Here in Maine, we have already gained over an hour since the shortest day of the year and coincidentally I just collected our first chicken egg of the season!

Hens Need Water to Lay Eggs

In the winter it can be a challenge to keep a flock's water from freezing. But hens need constant access to fresh, drinkable water to lay eggs. 

An egg is made up of about 75% water, so even going without water for a few hours can almost immediately lead to a drop in egg production.

Other Factors that Can Lead to a Reduction in Egg Production

Honestly, chickens are very finicky. They love routine, they hate change.  There are lots of other things that can cause hens to stop laying this time of year including:

  • Extreme cold
  • Predators lurking, dogs barking or other environmental stressors
  • Overcrowding in the coop due to the inability to spend as much time outside
  • Build up of ammonia fumes in the coop
  • Old moldy or otherwise contaminated feed

Bottom line, I've been raising chickens for 14 years. Every winter my older hens slow down or stop laying completely.  

I'm used to it and okay with it. I let them take their winter break, knowing that as soon as the days get longer, they're going to start up again. 

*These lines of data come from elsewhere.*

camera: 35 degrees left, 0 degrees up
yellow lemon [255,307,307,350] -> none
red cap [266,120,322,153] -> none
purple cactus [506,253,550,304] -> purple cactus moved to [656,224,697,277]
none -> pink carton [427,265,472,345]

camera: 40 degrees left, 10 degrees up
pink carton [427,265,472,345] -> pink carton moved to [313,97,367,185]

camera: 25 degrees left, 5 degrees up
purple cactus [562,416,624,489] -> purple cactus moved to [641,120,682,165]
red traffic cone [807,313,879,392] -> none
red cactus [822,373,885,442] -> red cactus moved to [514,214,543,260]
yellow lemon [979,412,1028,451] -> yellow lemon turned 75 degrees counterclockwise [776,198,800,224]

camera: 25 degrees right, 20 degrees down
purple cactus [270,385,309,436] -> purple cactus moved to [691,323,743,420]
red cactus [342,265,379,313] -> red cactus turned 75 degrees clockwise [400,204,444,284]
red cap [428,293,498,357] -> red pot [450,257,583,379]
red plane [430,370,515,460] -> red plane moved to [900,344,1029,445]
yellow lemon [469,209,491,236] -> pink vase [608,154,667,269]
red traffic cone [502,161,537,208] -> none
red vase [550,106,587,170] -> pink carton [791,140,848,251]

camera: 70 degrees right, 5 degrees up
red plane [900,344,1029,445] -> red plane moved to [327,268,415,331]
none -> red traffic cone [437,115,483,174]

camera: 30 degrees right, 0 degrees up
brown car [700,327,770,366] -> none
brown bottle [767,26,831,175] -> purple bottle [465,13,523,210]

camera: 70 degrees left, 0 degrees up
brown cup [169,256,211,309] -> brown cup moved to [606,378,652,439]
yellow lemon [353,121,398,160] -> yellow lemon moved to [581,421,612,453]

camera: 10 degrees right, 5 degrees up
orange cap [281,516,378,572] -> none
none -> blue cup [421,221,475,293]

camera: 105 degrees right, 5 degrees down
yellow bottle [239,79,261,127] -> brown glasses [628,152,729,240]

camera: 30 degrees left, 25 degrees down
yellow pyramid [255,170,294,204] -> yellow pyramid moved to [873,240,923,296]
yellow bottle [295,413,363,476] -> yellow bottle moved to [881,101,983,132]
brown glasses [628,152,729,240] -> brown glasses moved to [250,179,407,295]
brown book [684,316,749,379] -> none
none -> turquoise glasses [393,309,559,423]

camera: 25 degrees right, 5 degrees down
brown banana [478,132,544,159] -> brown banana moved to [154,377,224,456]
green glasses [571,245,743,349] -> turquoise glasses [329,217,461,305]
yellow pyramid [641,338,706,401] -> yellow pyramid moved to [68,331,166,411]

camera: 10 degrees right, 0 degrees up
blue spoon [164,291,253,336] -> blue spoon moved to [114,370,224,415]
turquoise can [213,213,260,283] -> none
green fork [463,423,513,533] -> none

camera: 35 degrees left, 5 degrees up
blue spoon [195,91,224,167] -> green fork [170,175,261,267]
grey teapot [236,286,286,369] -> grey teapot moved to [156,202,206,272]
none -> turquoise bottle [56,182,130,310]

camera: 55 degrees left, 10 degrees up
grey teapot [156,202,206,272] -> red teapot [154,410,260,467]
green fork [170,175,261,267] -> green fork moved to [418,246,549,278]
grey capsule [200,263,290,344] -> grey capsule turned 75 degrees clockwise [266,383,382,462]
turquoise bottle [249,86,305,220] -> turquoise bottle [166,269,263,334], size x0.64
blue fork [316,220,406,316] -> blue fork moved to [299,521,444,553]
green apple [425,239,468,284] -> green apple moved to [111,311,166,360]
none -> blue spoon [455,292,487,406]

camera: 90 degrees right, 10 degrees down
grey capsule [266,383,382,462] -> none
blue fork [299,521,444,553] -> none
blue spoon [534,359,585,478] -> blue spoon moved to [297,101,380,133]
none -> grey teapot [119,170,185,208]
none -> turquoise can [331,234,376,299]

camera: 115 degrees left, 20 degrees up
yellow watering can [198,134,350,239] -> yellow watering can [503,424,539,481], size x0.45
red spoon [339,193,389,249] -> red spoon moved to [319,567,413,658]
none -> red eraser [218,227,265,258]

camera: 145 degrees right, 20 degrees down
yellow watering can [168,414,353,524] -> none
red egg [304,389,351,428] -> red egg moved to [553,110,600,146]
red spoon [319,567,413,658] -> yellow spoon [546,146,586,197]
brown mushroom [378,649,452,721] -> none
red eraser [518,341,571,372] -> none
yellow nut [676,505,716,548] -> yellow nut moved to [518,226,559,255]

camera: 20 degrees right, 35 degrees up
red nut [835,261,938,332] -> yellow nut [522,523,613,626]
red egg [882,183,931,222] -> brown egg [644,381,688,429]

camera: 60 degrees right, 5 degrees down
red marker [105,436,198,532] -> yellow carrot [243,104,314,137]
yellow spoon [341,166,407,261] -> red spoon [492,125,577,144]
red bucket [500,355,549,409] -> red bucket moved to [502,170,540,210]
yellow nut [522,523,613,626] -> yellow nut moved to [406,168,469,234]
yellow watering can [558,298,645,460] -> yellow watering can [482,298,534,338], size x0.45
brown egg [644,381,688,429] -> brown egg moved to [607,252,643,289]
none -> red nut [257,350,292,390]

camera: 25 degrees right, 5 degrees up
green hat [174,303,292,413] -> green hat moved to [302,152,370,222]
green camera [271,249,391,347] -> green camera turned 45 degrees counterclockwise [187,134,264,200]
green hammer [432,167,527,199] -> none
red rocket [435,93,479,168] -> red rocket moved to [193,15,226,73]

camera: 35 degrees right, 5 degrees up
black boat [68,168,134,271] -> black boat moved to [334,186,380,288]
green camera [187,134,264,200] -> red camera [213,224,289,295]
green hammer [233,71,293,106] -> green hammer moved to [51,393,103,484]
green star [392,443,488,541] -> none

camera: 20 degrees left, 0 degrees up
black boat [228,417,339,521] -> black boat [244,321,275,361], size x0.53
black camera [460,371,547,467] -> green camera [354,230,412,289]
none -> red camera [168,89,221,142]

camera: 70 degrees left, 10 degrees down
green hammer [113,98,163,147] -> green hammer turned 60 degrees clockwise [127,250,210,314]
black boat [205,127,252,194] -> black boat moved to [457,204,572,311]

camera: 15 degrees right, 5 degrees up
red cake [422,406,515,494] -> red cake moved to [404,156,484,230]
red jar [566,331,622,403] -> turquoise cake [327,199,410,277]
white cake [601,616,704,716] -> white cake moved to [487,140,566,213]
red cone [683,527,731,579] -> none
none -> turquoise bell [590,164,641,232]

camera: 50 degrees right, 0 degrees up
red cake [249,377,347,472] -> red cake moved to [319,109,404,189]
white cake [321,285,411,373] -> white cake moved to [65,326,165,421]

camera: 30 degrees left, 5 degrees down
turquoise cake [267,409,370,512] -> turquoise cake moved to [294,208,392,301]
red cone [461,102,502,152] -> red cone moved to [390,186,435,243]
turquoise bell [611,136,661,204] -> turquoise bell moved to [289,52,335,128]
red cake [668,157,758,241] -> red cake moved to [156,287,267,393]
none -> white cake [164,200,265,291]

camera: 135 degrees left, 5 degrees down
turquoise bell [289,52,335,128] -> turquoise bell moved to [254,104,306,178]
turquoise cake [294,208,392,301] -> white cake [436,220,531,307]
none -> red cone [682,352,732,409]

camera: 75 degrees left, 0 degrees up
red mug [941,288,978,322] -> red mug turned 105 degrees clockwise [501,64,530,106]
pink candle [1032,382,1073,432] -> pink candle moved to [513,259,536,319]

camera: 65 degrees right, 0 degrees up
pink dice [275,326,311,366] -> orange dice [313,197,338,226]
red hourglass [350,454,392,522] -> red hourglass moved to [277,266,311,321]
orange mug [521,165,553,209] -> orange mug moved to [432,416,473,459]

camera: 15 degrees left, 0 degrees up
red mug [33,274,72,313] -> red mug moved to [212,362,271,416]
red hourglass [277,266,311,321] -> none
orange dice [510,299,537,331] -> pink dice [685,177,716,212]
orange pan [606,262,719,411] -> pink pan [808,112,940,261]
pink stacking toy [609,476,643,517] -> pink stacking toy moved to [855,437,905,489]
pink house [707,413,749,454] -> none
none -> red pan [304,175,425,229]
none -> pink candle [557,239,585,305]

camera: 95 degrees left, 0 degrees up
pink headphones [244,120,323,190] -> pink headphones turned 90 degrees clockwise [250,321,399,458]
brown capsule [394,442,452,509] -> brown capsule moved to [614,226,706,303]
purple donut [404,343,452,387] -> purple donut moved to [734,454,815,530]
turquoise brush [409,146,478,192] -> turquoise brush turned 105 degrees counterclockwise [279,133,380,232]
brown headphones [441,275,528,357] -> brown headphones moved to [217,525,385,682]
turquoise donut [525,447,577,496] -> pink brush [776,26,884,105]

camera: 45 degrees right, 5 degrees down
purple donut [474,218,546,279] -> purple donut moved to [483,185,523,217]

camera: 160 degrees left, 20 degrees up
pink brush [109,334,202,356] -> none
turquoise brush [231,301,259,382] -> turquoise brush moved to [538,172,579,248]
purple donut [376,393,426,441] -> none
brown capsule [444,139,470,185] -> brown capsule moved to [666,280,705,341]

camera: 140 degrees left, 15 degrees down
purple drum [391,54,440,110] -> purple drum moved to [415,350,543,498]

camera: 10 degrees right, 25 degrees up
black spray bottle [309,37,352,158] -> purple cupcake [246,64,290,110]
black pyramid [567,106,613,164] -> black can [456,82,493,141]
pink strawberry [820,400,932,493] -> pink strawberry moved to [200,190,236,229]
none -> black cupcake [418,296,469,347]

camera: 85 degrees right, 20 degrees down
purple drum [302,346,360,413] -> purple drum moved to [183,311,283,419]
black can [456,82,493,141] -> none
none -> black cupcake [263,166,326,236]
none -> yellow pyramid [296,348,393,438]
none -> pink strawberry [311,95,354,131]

So no, I don't believe that there's a conspiracy afoot to keep hens from laying.  Chickens are just doing what they're programmed to do. 

They will stop production on their own if they're not provided with the things they need to produce eggs. The first and foremost of those things being light. 

So nothing to see there. Keep moving along.

** I would like to note that none of the companies mentioned above pay me in any way, shape or form and I don't work with them in any capacity. This is my unbiased opinion.